Way back in 1986, an article was published by Bruce, M. et.al. entitled “A serious source of error in antiglobulin testing.” Transfusion, 1986; 26:177-181. In their study, the authors evaluated 26 saline solutions from multiple manufacturers, obtained from 10 blood banks. They discovered a pH range of 4.8 – 8.4 in these 26 saline solutions.
In the abstract, the authors stated that:
“The investigation of a failure of proficiency showed that certain saline solutions are inappropriate for use in blood group serology tests. In particular, it was found that solutions of unexpectedly low pH…. could severely compromise the sensitivity of the antiglobulin test when used as wash solutions. The observed loss of sensitivity ranged from a reduction in titration score to a complete failure in the detection of clinically significant blood group antibodies.” Some examples of Anti-D, Anti-S, Anti-s,
Anti-Fya, Anti-Jka, Anti-Mia and Anti-Vw failed to react or reacted weakly, when AHG testing was performed using saline with pH of less than 6.5. Again, from the abstract, they concluded that “improved standardization and sensitivity (in serological tests) could be achieved by using phosphate-buffered saline pH 7.0-7.2... It is recommended that unbuffered saline solutions of pH less than 6.0 should not be used for serological testing.”
Again, in 1993, Susan Rolih et.al. published “Antibody detection errors due to acidic or unbuffered saline” in Immunohematology, 1993, Vol. 9, pg. 15-18. This study set out to replicate the findings from 1986, using unbuffered and buffered saline, and to determine if pH had an effect on solid phase or hemagglutination-based antibody detection tests. The pH range studied was 5.5 – 8.0. In their conclusion, they wrote, “We also support the suggestion of these authors that saline solutions used in antibody detection tests be considered as important as the potentiating media, reagent red cell phenotype, or antiglobulin reagent employed. Thus the pH of saline should be strictly controlled at
7.0 – 7.5 when either solid phase testing or hemagglutination testing is performed.”
What is the science behind variable reactivity at different pH?
Red cells have a negative charge at pH = 7.0. Antibody molecules have a weakly positive charge at pH of 7.0 - 7.5. So attraction between antigens and antibodies during the first stage of agglutination / sensitization is enhanced at this pH.
The equilibrium of antibody association / disassociation is well known. This knowledge is utilized in the preparation of acid eluates. The lower pH of the acid causes the disassociation of antibody from antigen, so that the previously bound antibody is captured in the eluate. The same effect occurred in the studies mentioned above. They saw that when a very low pH saline (pH 4.8) was used as a wash solution in antiglobulin testing, the antibody was eluted and simply washed away, resulting in a reduction in titration score or complete failure to detect antibody presence.

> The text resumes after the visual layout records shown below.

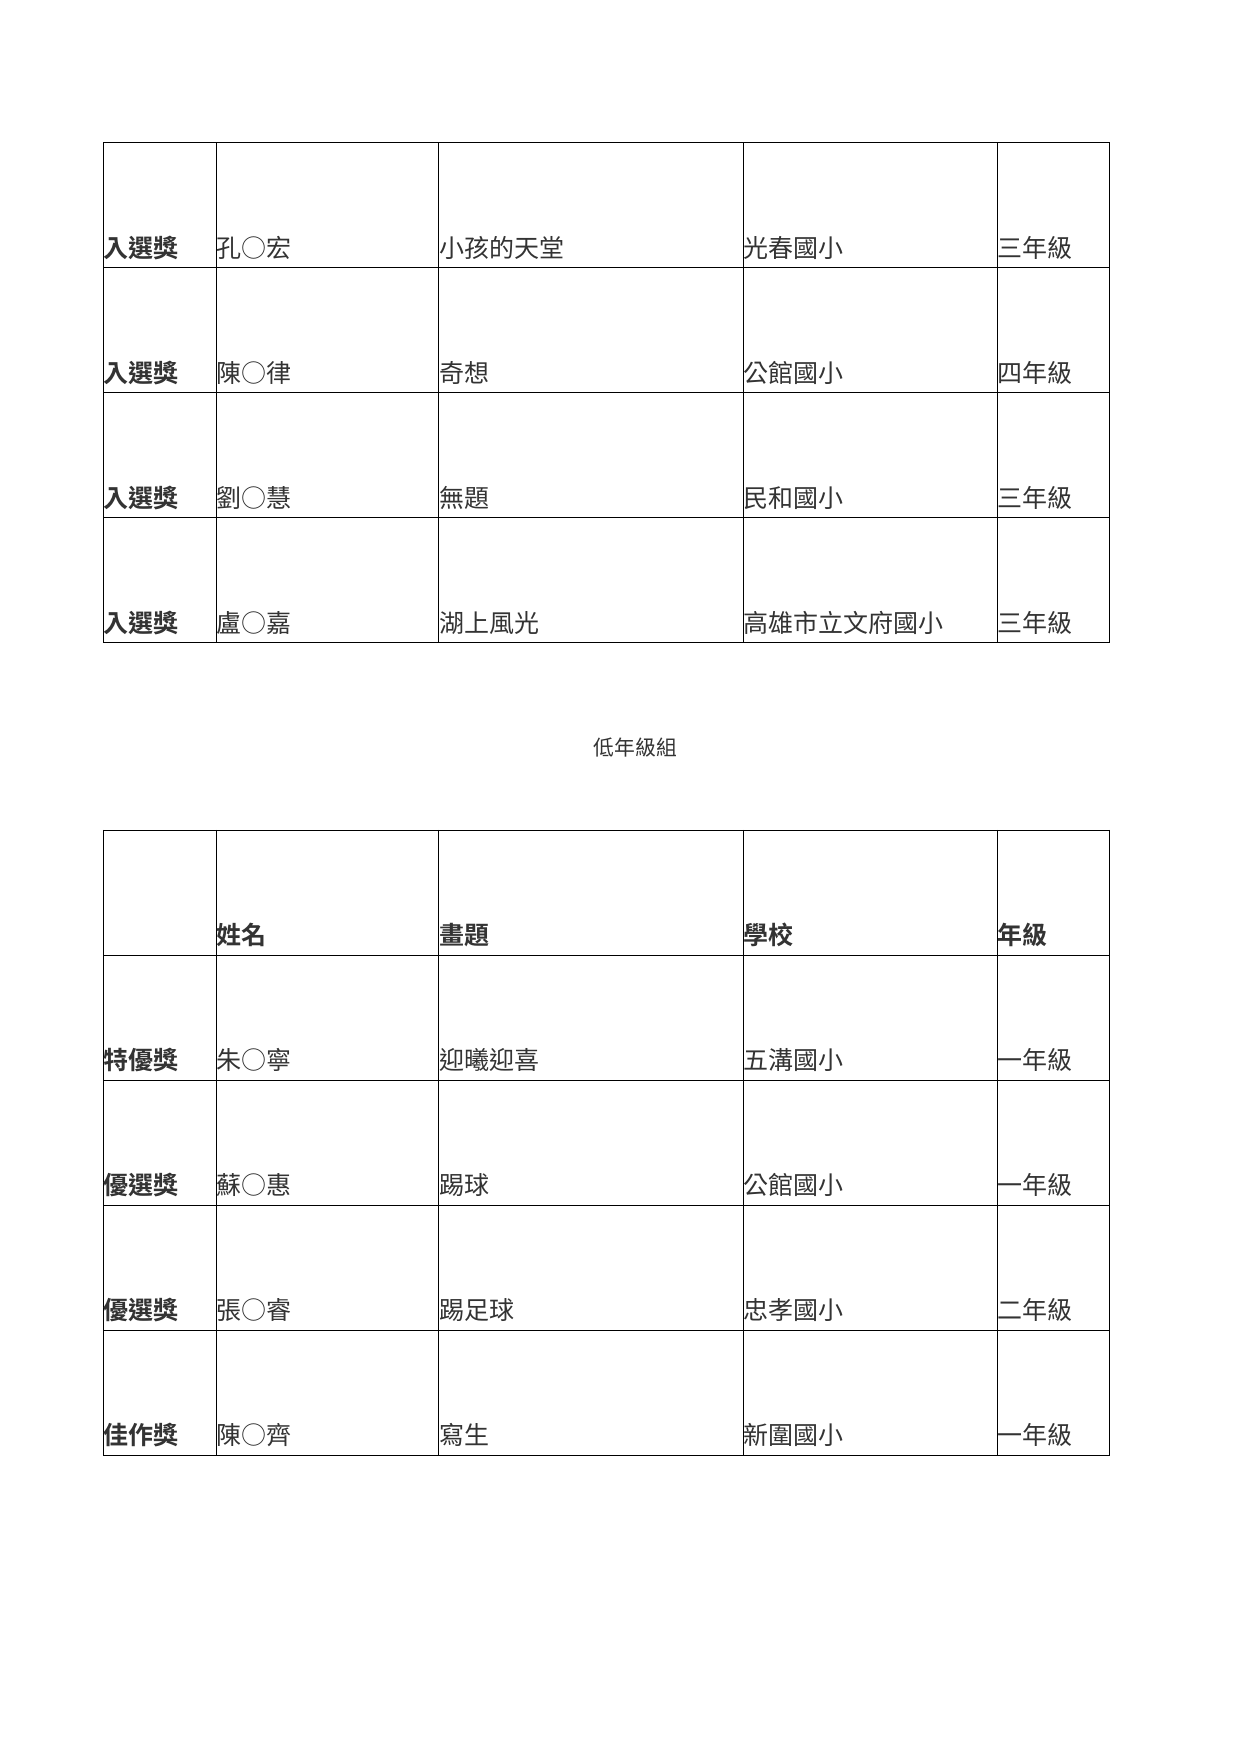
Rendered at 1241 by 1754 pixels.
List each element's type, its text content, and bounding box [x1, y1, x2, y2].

table_cell 踢足球 [439, 1206, 743, 1330]
table_cell 優選獎 [104, 1081, 216, 1205]
table_cell 入選獎 [104, 518, 216, 642]
table_cell 二年級 [998, 1206, 1109, 1330]
text 低年級組 [103, 705, 1167, 767]
table_cell 入選獎 [104, 393, 216, 517]
table_cell 一年級 [998, 1081, 1109, 1205]
table_cell 特優獎 [104, 956, 216, 1080]
table_header 姓名 [217, 831, 438, 955]
table_cell 三年級 [998, 518, 1109, 642]
table_cell 高雄市立文府國小 [744, 518, 997, 642]
table_cell 光春國小 [744, 143, 997, 267]
table_cell 優選獎 [104, 1206, 216, 1330]
table_cell 公館國小 [744, 268, 997, 392]
table_header 畫題 [439, 831, 743, 955]
table_cell 小孩的天堂 [439, 143, 743, 267]
table_cell 蘇○惠 [217, 1081, 438, 1205]
table_cell 三年級 [998, 393, 1109, 517]
table_cell 朱○寧 [217, 956, 438, 1080]
table_cell 忠孝國小 [744, 1206, 997, 1330]
table_cell 陳○齊 [217, 1331, 438, 1455]
table_cell 四年級 [998, 268, 1109, 392]
table_cell 寫生 [439, 1331, 743, 1455]
table_cell 五溝國小 [744, 956, 997, 1080]
table_header [104, 831, 216, 955]
table_header 學校 [744, 831, 997, 955]
table_cell 佳作獎 [104, 1331, 216, 1455]
table_cell 民和國小 [744, 393, 997, 517]
table_cell 陳○律 [217, 268, 438, 392]
table_cell 一年級 [998, 1331, 1109, 1455]
table_cell 張○睿 [217, 1206, 438, 1330]
table_cell 劉○慧 [217, 393, 438, 517]
table_cell 奇想 [439, 268, 743, 392]
table_cell 盧○嘉 [217, 518, 438, 642]
table_cell 入選獎 [104, 268, 216, 392]
table_cell 一年級 [998, 956, 1109, 1080]
table_cell 湖上風光 [439, 518, 743, 642]
table_cell 三年級 [998, 143, 1109, 267]
table_cell 公館國小 [744, 1081, 997, 1205]
table_header 年級 [998, 831, 1109, 955]
table_cell 迎曦迎喜 [439, 956, 743, 1080]
table_cell 新圍國小 [744, 1331, 997, 1455]
table_cell 踢球 [439, 1081, 743, 1205]
table_cell 入選獎 [104, 143, 216, 267]
table_cell 孔○宏 [217, 143, 438, 267]
table_cell 無題 [439, 393, 743, 517]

What is the difference in Blood Bank Saline that is currently on the market? And when might I use the different types of saline?

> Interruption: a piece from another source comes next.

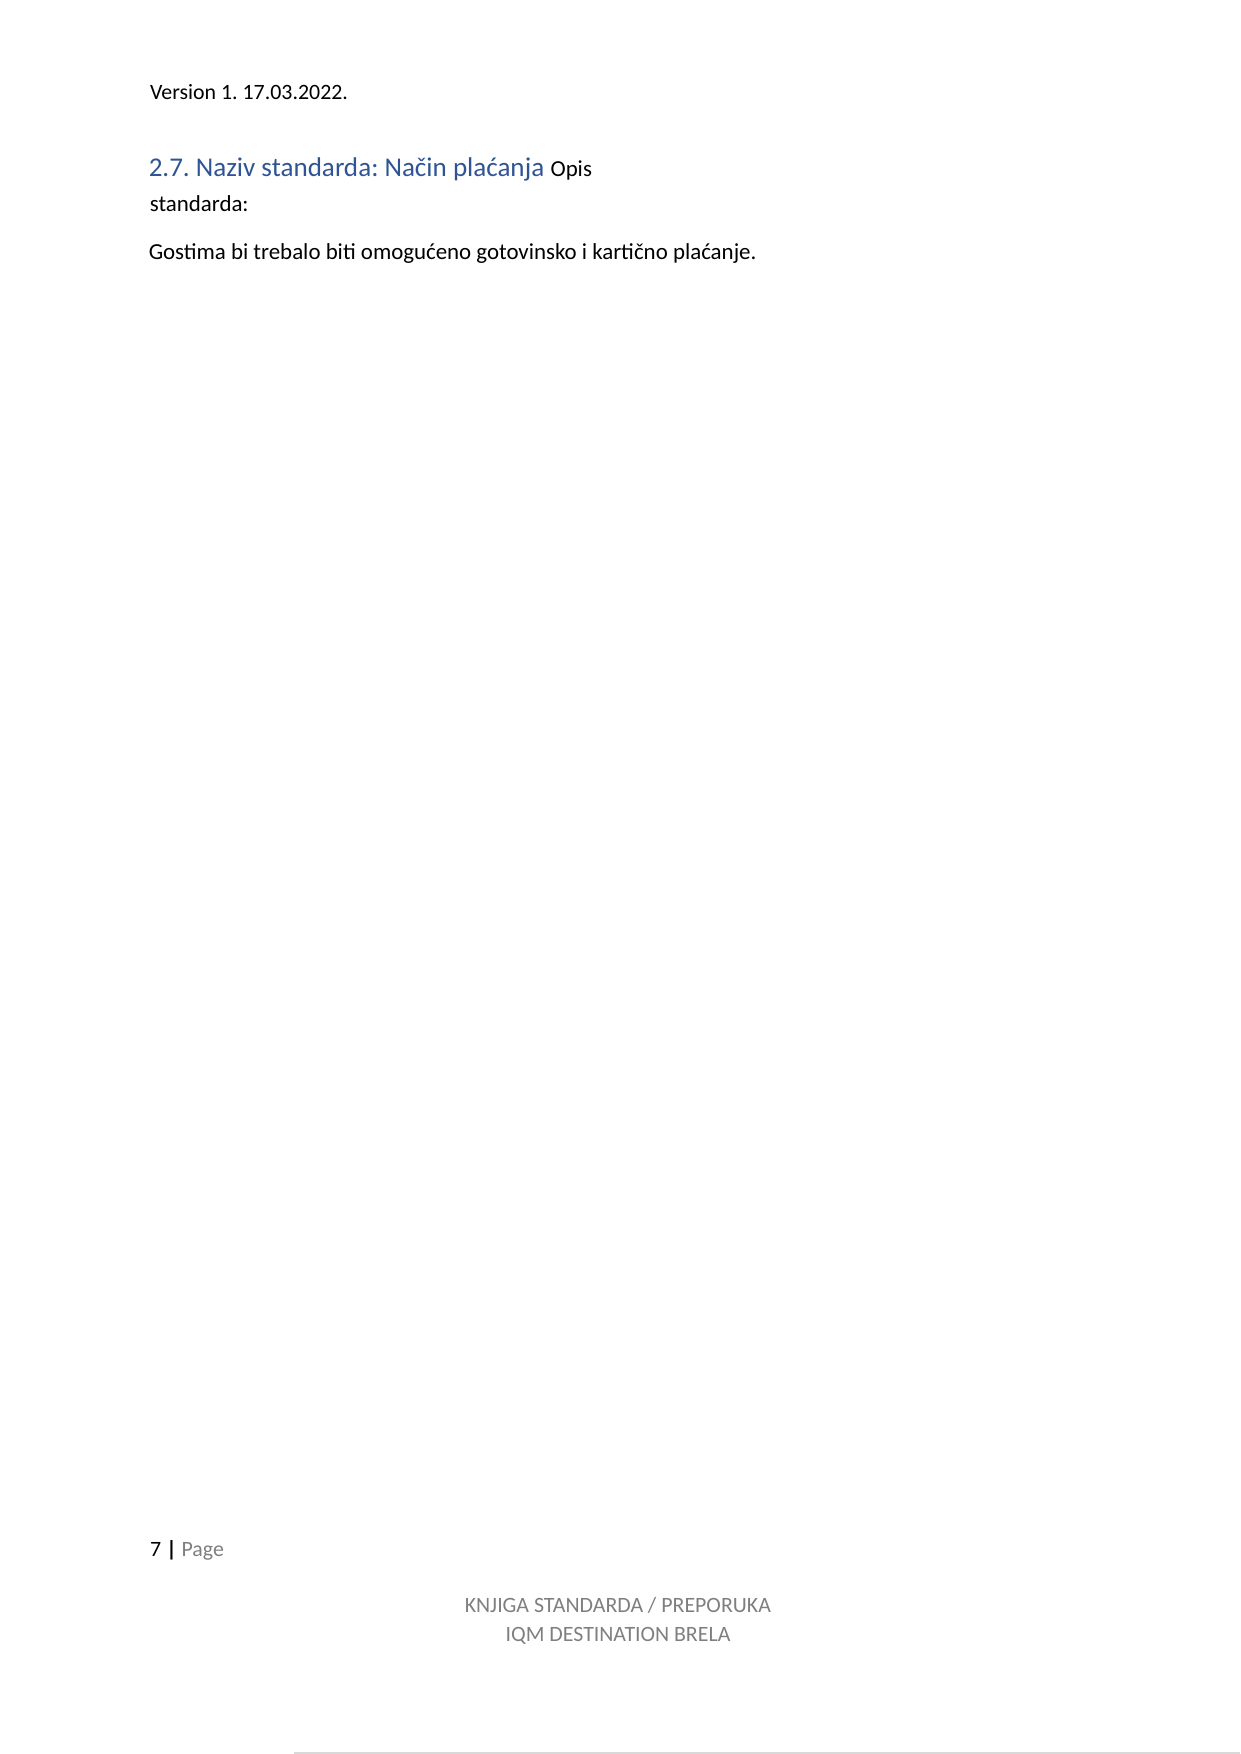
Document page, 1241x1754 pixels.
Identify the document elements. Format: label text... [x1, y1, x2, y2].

There are two types of 0.85% - 0.9% NaCl solutions marketed to blood banks today. One is called Isotonic Blood Bank Saline; the other is Phosphate Buffered Blood Bank Saline. The primary difference between them is pH and whether that pH is achieved by buffers. Isotonic Blood Bank Saline usually has a pH range within 6.0 – 7.5; Phosphate Buffered Saline is buffered to maintain a tighter pH, within a range of 7.0 – 7.5.
Technologists who use automated testing may recognize the importance of saline to the operation of their equipment. Some instruments require that the operator purchase unbuffered isotonic blood bank saline, to which they add a packet of buffers. This ensures that the pH of the saline is within a strictly controlled range where antibody antigen association best occurs for that instrument’s testing technique.

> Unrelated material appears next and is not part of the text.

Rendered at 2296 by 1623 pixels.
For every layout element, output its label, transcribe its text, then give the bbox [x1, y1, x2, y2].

Another example of special pH requirements is the Quotient Anti-M reagent, which calls for unbuffered saline. In this case, the monoclonal anti-M reacts optimally at pH 8.5 and is extremely sensitive to pH. Because unbuffered isotonic blood bank saline has no phosphate buffers, it does not affect the pH of the reagent. Phosphate buffered saline solutions contain phosphate which acts to adjust (buffer) the saline solution with a goal of maintaining the pH in the range of 7.0 - 7.5. This adjustment would adversely affect the Quotient Anti-M’s optimal pH of 8.5.